The deals in mergers and acquisitions have been expanding so far, as diversification and access to technology have become backbone of developments in many firms across the country. Similarly, relatable aspects emerge from a very long time that contains paramount importance to light upon.
One such aspect is definable as “Escrow Account in M & A Transactions. Let us have a brief talk about the topic while understanding the crucial points and recent changes that have taken place.
Tune into this video, where LawWiser takes you through the concept of ‘Escrow Accounts in M & A transactions’.

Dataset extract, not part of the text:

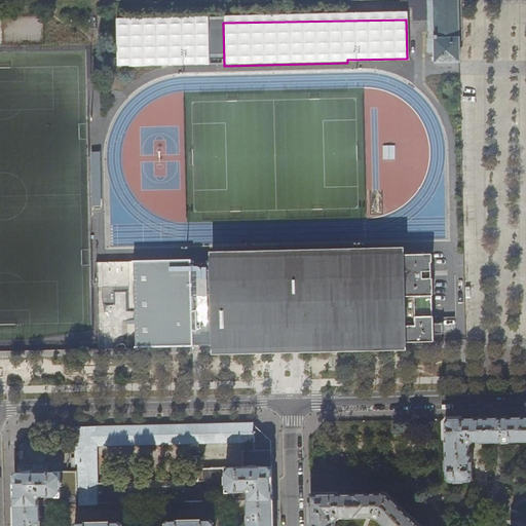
[(216,26),(125,25),(125,65),(216,65),(216,26)]
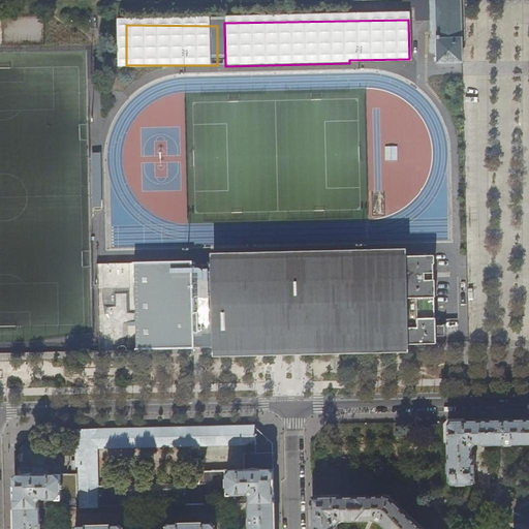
[(401,256),(401,258),(402,299),(434,298),(434,255),(401,256)]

Watch Prabhjot Singh explain the role of Escrow Accounts in Mergers and Acquisitions, the laws related to it, and the changes that have taken place through the guidelines released by the RBI.

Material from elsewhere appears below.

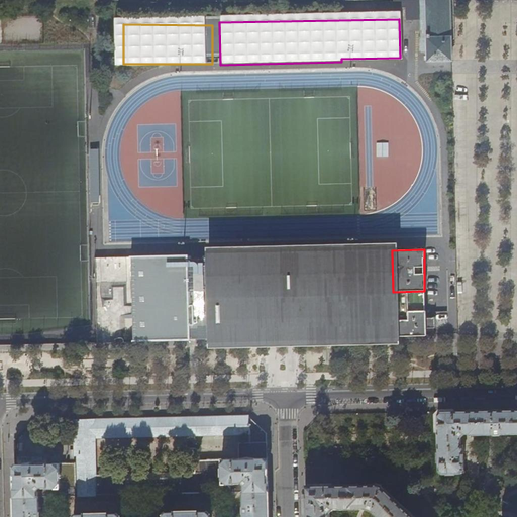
[(202,259),(203,341),(222,341),(254,340),(290,339),(327,338),(355,338),(383,337),(395,337),(394,311),(393,292),(392,252),(202,256),(202,259)]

What is an Escrow Account?
An Escrow Account can be notably is definable as a process when a particular portion of funds or assets is trustily kept in the third party’s account.
Uses of Escrow
Account Although Escrow Accounts are in use for mergers and acquisitions and cross-border transactions.

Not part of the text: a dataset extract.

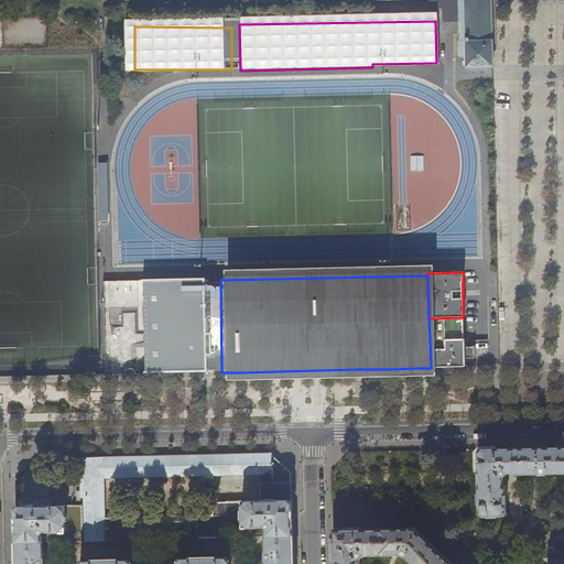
[(221,372),(220,282),(204,282),(203,279),(104,281),(106,375),(118,375),(155,373),(205,372),(221,372)]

The use of such accounts is not neglectable in the transactions related to financial services and real estate matters.
1. First and the most obvious reason for using such an account can be highlightable as the extra degree of safety that the parties generally opt for.
2. Secondly, such accounts are usable by the parties who live in different parts of the world.
3. Lastly, it is usable when the transactions contain some percentage of complexity.
For processing with such accounts in mergers and acquisitions.
Escrow agreements are made for a view to make it much easier and convenient for the parties involved in such deals. No lets connect these threads with the law and recent changes that have taken place in a while.
Escrow Account and Law
Is there any specific act that governs these accounts in India?
Currently there are prominent laws which forms the structural part concerning these type of accounts such law can be prominently followable in SEBI (SAST) Regulations, 2011.
The regulation 17(1) says that not more than 2 working days prior to the DPA of open offer for acquiring share.
The acquirer shall create an escrow account in respect of security for performance of his obligations.
What are the recent changes that have taken place in this area ?
Some fundamental changes have occurred in the same field through an official circular releasable by RBI on August 6, 2020 –
-Which directly relates to escrow accounts.
As per the notification-
RBI has been directed to allow banks to open some accounts fixable under various statutes.
Such “specific accounts” also include escrow accounts.
The exact guideline relatable to the such accounts is stated as Escrow Accounts of payments for specific activities permissible by DPSS(Department of Payments and Settlement Systems) AND RBI under PSS Act, 2007.
While escrow accounts are leading their way to create trust among the citizens.